Manon ou Cassiopée ? Liam ou Alexandre ? A l’heure de choisir le prénom de votre bébé, le doute s’installe. Rien de plus naturel, puisque ce dernier le suivra toute sa vie et va participer à la construction de son individualité. Le choix d’un prénom n’est jamais anodin, alors que faire ? Classique ou original ? Au début du XXe siècle, Marie et Louis étaient les deux prénoms les plus donnés en France. Aujourd’hui, comme nous l’explique le sociologue Baptiste Coulmont, les prénoms dits « rares », c’est-à-dire donnés à quelques enfants seulement par an, représentent désormais environ 10% des naissances. La mode est en effet à l’originalité.

Cette mouvance s’explique selon lui par différentes raisons. Pour commencer, il n’existe plus de contrôle orthographique de la part de l’État Civil depuis 1993. Le prénom doit juste pouvoir être écrit avec l’alphabet latin. Les parents peuvent donc écrire Jennyffer ou Jenifer ou Jennyffère s’ils le souhaitent. Dans le cas de doute sur le prénom, l’officier de l’État Civil peut envoyer le dossier au Procureur de la République qui est le dernier juge. Si ce dernier rejette la proposition, le prénom pourra tout de même figurer sur l’État Civil, mais ne sera pas le prénom officiel (papiers d’identité…). Mais ce cas de figure est rare, il faut vraiment que le prénom soit considéré comme préjudiciable à l’enfant.

Le rôle du prénom a évolué

Mais d’après le spécialiste, cette tendance ne serait pas une quête absolue d’originalité, mais relève plus d’une recherche d’identification simplifiée avec un prénom plus rare.
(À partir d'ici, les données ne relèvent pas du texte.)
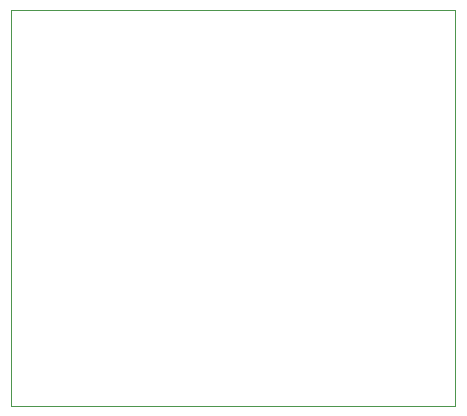
<source format=gbr>
%TF.GenerationSoftware,KiCad,Pcbnew,8.0.6*%
%TF.CreationDate,2025-04-02T21:44:45+01:00*%
%TF.ProjectId,PCB_1001_00,5043425f-3130-4303-915f-30302e6b6963,01*%
%TF.SameCoordinates,Original*%
%TF.FileFunction,Profile,NP*%
%FSLAX46Y46*%
G04 Gerber Fmt 4.6, Leading zero omitted, Abs format (unit mm)*
G04 Created by KiCad (PCBNEW 8.0.6) date 2025-04-02 21:44:45*
%MOMM*%
%LPD*%
G01*
G04 APERTURE LIST*
%TA.AperFunction,Profile*%
%ADD10C,0.050000*%
%TD*%
G04 APERTURE END LIST*
D10*
X123698000Y-78486000D02*
X161290000Y-78486000D01*
X161290000Y-112014000D01*
X123698000Y-112014000D01*
X123698000Y-78486000D01*
M02*

</source>
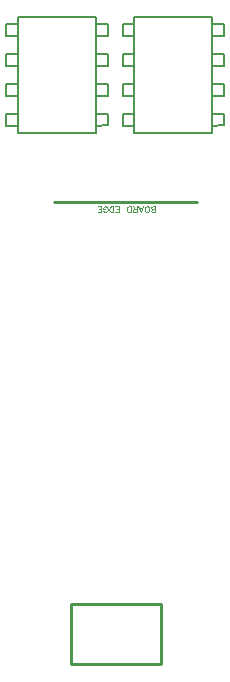
<source format=gbr>
G04 DipTrace 3.3.1.3*
G04 TopAssy.gbr*
%MOIN*%
G04 #@! TF.FileFunction,Drawing,Top*
G04 #@! TF.Part,Single*
%ADD10C,0.009843*%
%ADD22C,0.006*%
%ADD54C,0.003088*%
%FSLAX26Y26*%
G04*
G70*
G90*
G75*
G01*
G04 TopAssy*
%LPD*%
X1226822Y1921356D2*
D10*
X748081D1*
X1016896Y2476128D2*
D22*
Y2516118D1*
X977892D1*
Y2476128D1*
X1016896D1*
Y2376116D2*
Y2416105D1*
X977892D1*
Y2376116D1*
X1016896D1*
Y2276142D2*
Y2316131D1*
X977892D1*
Y2276142D1*
X1016896D1*
Y2176129D2*
Y2216119D1*
X977892Y2215115D1*
Y2176129D1*
X1016896D1*
X1276881Y2216119D2*
Y2176129D1*
X1315885Y2177133D1*
Y2216119D1*
X1276881D1*
Y2316131D2*
Y2276142D1*
X1315885Y2277107D1*
Y2316131D1*
X1276881D1*
Y2416105D2*
Y2376116D1*
X1315885D1*
Y2416105D1*
X1276881D1*
Y2516118D2*
Y2476128D1*
X1315885D1*
Y2516118D1*
X1276881D1*
X1016896Y2153123D2*
X1276881D1*
Y2539123D1*
X1016896D1*
Y2153123D1*
X629407Y2476128D2*
Y2516118D1*
X590402D1*
Y2476128D1*
X629407D1*
Y2376116D2*
Y2416105D1*
X590402D1*
Y2376116D1*
X629407D1*
Y2276142D2*
Y2316131D1*
X590402D1*
Y2276142D1*
X629407D1*
Y2176129D2*
Y2216119D1*
X590402Y2215115D1*
Y2176129D1*
X629407D1*
X889391Y2216119D2*
Y2176129D1*
X928396Y2177133D1*
Y2216119D1*
X889391D1*
Y2316131D2*
Y2276142D1*
X928396Y2277107D1*
Y2316131D1*
X889391D1*
Y2416105D2*
Y2376116D1*
X928396D1*
Y2416105D1*
X889391D1*
Y2516118D2*
Y2476128D1*
X928396D1*
Y2516118D1*
X889391D1*
X629407Y2153123D2*
X889391D1*
Y2539123D1*
X629407D1*
Y2153123D1*
X806192Y581143D2*
D10*
X1106213D1*
Y381201D1*
X806192D1*
Y581143D1*
X1086874Y1887984D2*
D54*
Y1908080D1*
X1078252D1*
X1075378Y1907108D1*
X1074427Y1906157D1*
X1073476Y1904256D1*
Y1901382D1*
X1074427Y1899458D1*
X1075378Y1898508D1*
X1078252Y1897557D1*
X1075378Y1896584D1*
X1074427Y1895634D1*
X1073476Y1893732D1*
Y1891809D1*
X1074427Y1889908D1*
X1075378Y1888935D1*
X1078252Y1887984D1*
X1086874D1*
Y1897557D2*
X1078252D1*
X1061553Y1887984D2*
X1063476Y1888935D1*
X1065377Y1890858D1*
X1066350Y1892760D1*
X1067301Y1895634D1*
Y1900431D1*
X1066350Y1903283D1*
X1065377Y1905206D1*
X1063476Y1907108D1*
X1061553Y1908080D1*
X1057728D1*
X1055827Y1907108D1*
X1053903Y1905206D1*
X1052953Y1903283D1*
X1052002Y1900431D1*
Y1895634D1*
X1052953Y1892760D1*
X1053903Y1890858D1*
X1055827Y1888935D1*
X1057728Y1887984D1*
X1061553D1*
X1030506Y1908080D2*
X1038177Y1887984D1*
X1045826Y1908080D1*
X1042952Y1901382D2*
X1033380D1*
X1024330Y1897557D2*
X1015730D1*
X1012856Y1896584D1*
X1011883Y1895634D1*
X1010933Y1893732D1*
Y1891809D1*
X1011883Y1889908D1*
X1012856Y1888935D1*
X1015730Y1887984D1*
X1024330D1*
Y1908080D1*
X1017631Y1897557D2*
X1010933Y1908080D1*
X1004757Y1887984D2*
Y1908080D1*
X998058D1*
X995184Y1907108D1*
X993261Y1905206D1*
X992310Y1903283D1*
X991360Y1900431D1*
Y1895634D1*
X992310Y1892760D1*
X993261Y1890858D1*
X995184Y1888935D1*
X998058Y1887984D1*
X1004757D1*
X953319D2*
X965744D1*
Y1908080D1*
X953319D1*
X965744Y1897557D2*
X958094D1*
X947143Y1887984D2*
Y1908080D1*
X940445D1*
X937571Y1907108D1*
X935647Y1905206D1*
X934697Y1903283D1*
X933746Y1900431D1*
Y1895634D1*
X934697Y1892760D1*
X935647Y1890858D1*
X937571Y1888935D1*
X940445Y1887984D1*
X947143D1*
X913222Y1892760D2*
X914173Y1890858D1*
X916096Y1888935D1*
X917998Y1887984D1*
X921822D1*
X923746Y1888935D1*
X925647Y1890858D1*
X926620Y1892760D1*
X927570Y1895634D1*
Y1900431D1*
X926620Y1903283D1*
X925647Y1905206D1*
X923746Y1907108D1*
X921822Y1908080D1*
X917998D1*
X916096Y1907108D1*
X914173Y1905206D1*
X913222Y1903283D1*
Y1900431D1*
X917998D1*
X894622Y1887984D2*
X907047D1*
Y1908080D1*
X894622D1*
X907047Y1897557D2*
X899397D1*
M02*

</source>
En effet, Les prénoms ont de nos jours un rôle de plus en plus prépondérant. A l’école, au bureau… On nous appelle la plupart du temps par notre prénom. A une autre époque, le prénom était secondaire et seulement usité dans un cercle de proches. On pouvait donc avoir plusieurs Pierre dans la même fratrie par exemple, ce n’était pas un problème. Il s’agit donc aujourd’hui d’avoir un prénom différent dans un souci d’identification.

Enfin, pendant très longtemps, le prénom était bien souvent transmis du grand-père ou du parrain. Qu’il soit joli ou pas, qu’on l’aime ou non, ce n’était pas la question. De nos jours, il y a une véritable question de goût dans le choix du prénom. Le prénom est souvent un symbole d’appartenance, notamment à un groupe social. D’où la plus grande réflexion autour de ce choix. Cependant, une récente étude estime que les personnes évoluant avec un prénom peu commun ou difficile à prononcer inspireraient moins facilement la confiance à leurs interlocuteurs. L’impact d’un prénom compliqué sur l’enfant doit-il alors être pris en compte ?

Miser sur un prénom familier ou l’originalité ?

D’après ces travaux, la « désirabilité sociale » d’un prénom varierait ainsi en fonction de sa fréquence. A mesure qu’augmente son emploi, un prénom revêt un caractère rassurant, et devient un classique, souvent plus apprécié, comme l’a constaté Nicolas Guéguen, auteur de la Psychologie des prénoms.  » On rejoint la théorie de la familiarité en psychologie. Les stimuli auxquels nous sommes fréquemment exposés nous plaisent plus. Ce qui nous est familier nous est sympathique. Une simple variation orthographique du prénom provoque une perception moins positive. » On sera ainsi plus tenté d’aider les personnes portant des prénoms communs, fédérateurs comme Antoine ou Jeanne, ou encore proches du nôtre ou de ceux de notre entourage. Un peu comme si on avait l’intime conviction de connaître cette personne.

En 1983, le professeur Joubert a ainsi souhaité connaître l’impact des prénoms communs ou rares sur les résultats scolaires des étudiants : il en conclut que les personnes possédant un prénom inhabituel sont plus handicapées en termes de réussite universitaire que celles possédant un prénom plus conventionnel. « Il se pourrait que les prénoms conventionnels, qui renforcent l’estime de soi et qui sont mieux appréciés par les enseignants, facilitent les performances scolaires et universitaires, » soulignait ainsi ce docteur en psychologie sociale.

Mais depuis, les mœurs ont quelque peu évolué. Les parents peuvent se permettre davantage d’audace. «  »On peut très bien vivre avec un prénom original s’il est assumé, nuance Nicolas Guéguen. Il est même parfois gage d’une indépendance d’esprit et de caractère » ». Mais de manière générale, quelques petites règles simples peuvent être suivies : attention aux jeux de mot avec le nom de famille (Harry Zona) ou aux initiales douteuses (W.C, P.Q.) Pour le reste, à vous de voir. Votre enfant sera unique, quoi qu’il arrive, qu’il ait un prénom original ou non.